**Task prompt**
Write out the entries below exactly, from the first line to the one with "Picture 3: Row", both ends included.

Spatial grounding data:
'''
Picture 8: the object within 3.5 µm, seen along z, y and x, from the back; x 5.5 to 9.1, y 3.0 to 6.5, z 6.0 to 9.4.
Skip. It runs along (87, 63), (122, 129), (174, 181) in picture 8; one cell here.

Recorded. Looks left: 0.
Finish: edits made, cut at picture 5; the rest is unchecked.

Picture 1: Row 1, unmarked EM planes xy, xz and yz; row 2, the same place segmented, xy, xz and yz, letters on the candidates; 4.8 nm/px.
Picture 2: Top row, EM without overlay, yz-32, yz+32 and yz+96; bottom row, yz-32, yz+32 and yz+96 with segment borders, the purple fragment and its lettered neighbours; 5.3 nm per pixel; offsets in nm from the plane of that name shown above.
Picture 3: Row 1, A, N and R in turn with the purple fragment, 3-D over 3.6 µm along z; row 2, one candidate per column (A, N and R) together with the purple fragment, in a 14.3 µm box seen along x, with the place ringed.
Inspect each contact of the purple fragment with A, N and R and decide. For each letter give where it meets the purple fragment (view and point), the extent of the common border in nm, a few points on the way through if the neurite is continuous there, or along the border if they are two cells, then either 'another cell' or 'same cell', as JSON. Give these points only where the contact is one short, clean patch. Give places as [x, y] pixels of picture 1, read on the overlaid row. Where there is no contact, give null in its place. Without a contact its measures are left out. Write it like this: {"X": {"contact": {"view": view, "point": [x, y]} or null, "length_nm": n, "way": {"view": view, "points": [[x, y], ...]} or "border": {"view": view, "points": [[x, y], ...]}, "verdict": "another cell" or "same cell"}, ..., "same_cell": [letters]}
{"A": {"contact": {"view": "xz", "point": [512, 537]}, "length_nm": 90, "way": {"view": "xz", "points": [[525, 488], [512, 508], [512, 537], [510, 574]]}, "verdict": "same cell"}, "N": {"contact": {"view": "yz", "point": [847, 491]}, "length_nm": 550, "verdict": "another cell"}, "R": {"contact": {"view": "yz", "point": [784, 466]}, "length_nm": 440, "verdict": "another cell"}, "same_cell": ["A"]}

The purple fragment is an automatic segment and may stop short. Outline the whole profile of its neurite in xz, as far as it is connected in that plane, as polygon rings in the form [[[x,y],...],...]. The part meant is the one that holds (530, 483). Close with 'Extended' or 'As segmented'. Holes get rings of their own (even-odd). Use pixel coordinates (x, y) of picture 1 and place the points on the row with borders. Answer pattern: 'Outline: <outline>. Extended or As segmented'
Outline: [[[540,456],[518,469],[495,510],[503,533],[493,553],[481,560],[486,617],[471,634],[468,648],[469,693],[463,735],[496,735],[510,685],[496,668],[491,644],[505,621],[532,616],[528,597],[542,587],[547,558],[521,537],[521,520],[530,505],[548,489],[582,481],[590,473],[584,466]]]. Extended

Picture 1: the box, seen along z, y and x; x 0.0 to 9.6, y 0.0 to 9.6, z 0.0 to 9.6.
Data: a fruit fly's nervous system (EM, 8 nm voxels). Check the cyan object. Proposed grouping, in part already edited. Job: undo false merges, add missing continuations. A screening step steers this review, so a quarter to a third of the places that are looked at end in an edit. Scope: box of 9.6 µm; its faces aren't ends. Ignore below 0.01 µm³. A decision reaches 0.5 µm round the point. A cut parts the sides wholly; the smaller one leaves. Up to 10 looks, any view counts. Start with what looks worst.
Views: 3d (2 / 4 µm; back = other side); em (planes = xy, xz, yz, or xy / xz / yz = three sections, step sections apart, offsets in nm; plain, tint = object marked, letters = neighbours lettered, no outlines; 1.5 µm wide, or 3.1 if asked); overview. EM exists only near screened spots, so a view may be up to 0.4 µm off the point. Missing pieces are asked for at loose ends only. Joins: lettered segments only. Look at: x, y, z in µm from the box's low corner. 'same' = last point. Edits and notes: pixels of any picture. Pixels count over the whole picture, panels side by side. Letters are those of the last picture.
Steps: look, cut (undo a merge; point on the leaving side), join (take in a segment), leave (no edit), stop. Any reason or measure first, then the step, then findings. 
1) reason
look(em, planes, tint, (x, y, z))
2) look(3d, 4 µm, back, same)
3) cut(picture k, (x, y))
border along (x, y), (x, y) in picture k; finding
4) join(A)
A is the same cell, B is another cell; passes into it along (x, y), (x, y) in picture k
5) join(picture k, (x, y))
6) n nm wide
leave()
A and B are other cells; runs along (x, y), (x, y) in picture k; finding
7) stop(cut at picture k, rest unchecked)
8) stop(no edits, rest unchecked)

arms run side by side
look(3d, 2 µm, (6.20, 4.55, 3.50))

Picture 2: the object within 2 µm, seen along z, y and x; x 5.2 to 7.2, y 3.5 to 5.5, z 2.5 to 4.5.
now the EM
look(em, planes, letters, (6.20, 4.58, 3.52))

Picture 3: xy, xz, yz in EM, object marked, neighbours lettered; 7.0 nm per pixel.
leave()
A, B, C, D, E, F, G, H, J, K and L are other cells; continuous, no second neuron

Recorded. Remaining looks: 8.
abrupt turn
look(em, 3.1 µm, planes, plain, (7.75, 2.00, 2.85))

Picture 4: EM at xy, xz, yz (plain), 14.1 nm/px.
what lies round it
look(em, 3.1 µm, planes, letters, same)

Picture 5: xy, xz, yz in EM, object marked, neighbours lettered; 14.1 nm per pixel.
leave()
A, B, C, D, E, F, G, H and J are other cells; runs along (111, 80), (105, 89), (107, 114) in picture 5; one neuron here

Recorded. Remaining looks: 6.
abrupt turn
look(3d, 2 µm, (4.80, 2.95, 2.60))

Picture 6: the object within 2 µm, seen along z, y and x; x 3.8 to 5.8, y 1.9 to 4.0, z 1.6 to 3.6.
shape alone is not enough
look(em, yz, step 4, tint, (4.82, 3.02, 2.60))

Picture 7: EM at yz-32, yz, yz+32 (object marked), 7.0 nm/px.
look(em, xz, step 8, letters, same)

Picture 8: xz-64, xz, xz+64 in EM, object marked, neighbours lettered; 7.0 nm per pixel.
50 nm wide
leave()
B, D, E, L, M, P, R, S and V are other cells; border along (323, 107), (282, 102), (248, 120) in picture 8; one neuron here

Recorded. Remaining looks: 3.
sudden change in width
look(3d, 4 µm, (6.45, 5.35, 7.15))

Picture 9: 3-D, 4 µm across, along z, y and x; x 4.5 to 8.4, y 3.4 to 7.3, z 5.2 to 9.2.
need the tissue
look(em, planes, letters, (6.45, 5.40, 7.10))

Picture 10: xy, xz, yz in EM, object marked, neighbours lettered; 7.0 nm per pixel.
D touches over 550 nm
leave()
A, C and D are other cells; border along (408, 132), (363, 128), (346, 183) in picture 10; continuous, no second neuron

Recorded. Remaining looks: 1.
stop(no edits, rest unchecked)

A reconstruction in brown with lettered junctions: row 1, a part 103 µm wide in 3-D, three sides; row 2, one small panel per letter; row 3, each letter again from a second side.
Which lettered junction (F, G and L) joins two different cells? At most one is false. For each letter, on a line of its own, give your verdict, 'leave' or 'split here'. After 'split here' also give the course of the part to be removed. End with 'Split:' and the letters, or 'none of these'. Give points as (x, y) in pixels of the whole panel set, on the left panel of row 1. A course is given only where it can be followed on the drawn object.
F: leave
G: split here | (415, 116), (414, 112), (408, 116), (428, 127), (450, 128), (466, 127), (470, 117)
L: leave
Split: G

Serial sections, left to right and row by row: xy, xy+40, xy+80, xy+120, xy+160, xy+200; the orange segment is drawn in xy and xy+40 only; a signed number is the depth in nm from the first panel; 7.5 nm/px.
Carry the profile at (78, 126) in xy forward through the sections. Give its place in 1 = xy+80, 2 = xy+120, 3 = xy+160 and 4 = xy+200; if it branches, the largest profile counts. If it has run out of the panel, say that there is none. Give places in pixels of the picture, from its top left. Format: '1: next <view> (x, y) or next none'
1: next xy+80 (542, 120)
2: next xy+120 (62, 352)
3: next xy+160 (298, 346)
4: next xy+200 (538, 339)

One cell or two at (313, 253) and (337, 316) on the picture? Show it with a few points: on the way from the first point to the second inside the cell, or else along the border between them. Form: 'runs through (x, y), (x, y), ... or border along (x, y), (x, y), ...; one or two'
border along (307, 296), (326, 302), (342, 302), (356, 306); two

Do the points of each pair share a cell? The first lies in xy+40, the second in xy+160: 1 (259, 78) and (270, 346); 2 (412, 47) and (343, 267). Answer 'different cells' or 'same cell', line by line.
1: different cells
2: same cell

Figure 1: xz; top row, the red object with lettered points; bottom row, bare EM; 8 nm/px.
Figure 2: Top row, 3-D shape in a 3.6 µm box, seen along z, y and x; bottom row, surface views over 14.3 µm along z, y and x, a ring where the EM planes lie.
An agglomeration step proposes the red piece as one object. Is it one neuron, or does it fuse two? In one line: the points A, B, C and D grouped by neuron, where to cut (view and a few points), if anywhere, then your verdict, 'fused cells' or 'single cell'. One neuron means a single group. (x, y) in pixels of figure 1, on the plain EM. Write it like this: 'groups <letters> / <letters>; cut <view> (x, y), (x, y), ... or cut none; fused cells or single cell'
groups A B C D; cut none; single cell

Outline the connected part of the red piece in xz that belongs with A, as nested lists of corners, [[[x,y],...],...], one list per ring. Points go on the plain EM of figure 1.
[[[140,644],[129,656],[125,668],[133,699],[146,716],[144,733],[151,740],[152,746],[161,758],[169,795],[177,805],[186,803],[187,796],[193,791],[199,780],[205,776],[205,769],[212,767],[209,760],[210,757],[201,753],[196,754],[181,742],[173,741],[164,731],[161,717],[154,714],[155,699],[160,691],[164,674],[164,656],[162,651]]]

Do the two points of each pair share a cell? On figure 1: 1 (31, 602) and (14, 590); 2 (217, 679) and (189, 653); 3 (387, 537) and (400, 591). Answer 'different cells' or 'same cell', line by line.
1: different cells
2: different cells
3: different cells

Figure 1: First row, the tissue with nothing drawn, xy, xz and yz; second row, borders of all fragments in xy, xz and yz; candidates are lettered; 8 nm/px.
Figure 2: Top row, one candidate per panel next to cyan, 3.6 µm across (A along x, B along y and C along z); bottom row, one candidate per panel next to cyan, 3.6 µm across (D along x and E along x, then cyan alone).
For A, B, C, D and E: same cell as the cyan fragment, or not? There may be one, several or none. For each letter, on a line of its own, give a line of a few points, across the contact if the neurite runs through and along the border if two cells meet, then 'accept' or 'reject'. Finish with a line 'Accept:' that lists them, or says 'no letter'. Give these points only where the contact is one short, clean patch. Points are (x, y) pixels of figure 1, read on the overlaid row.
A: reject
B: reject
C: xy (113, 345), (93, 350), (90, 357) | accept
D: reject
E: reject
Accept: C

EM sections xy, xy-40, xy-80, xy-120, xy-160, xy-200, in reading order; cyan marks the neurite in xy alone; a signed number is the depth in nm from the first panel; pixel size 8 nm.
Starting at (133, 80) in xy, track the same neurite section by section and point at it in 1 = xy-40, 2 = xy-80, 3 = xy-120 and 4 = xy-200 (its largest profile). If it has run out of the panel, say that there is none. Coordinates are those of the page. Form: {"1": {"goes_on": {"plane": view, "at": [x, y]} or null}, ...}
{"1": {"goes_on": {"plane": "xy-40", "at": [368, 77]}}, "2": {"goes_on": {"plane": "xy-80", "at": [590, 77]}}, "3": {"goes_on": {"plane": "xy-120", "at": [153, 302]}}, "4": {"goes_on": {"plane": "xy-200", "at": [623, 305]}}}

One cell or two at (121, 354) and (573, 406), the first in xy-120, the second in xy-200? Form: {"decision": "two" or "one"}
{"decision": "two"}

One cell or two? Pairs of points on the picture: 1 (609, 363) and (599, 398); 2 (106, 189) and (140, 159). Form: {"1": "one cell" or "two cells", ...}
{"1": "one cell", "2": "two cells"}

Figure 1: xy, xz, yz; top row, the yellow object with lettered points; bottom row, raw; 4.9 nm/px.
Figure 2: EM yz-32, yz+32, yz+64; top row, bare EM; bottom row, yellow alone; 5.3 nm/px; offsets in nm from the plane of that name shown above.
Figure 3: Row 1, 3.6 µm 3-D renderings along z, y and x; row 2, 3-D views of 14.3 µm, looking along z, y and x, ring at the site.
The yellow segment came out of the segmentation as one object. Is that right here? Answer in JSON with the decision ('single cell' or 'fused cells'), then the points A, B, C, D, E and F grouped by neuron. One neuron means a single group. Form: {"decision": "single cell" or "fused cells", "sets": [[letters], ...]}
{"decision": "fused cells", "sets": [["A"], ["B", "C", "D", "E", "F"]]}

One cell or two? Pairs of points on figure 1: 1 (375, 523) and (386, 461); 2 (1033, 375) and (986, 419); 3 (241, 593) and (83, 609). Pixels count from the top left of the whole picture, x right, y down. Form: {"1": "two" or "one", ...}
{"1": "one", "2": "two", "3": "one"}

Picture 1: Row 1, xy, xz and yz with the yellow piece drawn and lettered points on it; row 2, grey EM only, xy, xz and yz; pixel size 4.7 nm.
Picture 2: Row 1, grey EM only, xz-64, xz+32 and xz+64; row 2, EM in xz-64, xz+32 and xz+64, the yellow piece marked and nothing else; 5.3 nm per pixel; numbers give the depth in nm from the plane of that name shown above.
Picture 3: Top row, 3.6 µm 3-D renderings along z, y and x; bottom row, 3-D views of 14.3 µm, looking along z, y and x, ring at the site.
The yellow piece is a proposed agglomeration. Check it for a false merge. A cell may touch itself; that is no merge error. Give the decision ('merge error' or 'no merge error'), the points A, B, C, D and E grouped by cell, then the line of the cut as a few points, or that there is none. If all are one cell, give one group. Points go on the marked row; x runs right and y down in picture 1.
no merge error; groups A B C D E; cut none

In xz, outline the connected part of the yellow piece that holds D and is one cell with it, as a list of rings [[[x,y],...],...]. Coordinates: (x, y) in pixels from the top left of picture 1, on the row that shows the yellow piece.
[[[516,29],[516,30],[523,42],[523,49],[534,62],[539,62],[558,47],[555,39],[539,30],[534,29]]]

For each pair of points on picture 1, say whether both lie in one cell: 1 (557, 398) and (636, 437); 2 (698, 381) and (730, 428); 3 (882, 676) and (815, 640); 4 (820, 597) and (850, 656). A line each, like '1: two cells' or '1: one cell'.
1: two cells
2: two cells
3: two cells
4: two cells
'''
**Response to the exercise**
Picture 8: the object within 3.5 µm, seen along z, y and x, from the back; x 5.5 to 9.1, y 3.0 to 6.5, z 6.0 to 9.4.
Skip. It runs along (87, 63), (122, 129), (174, 181) in picture 8; one cell here.

Recorded. Looks left: 0.
Finish: edits made, cut at picture 5; the rest is unchecked.

Picture 1: Row 1, unmarked EM planes xy, xz and yz; row 2, the same place segmented, xy, xz and yz, letters on the candidates; 4.8 nm/px.
Picture 2: Top row, EM without overlay, yz-32, yz+32 and yz+96; bottom row, yz-32, yz+32 and yz+96 with segment borders, the purple fragment and its lettered neighbours; 5.3 nm per pixel; offsets in nm from the plane of that name shown above.
Picture 3: Row 1, A, N and R in turn with the purple fragment, 3-D over 3.6 µm along z; row 2, one candidate per column (A, N and R) together with the purple fragment, in a 14.3 µm box seen along x, with the place ringed.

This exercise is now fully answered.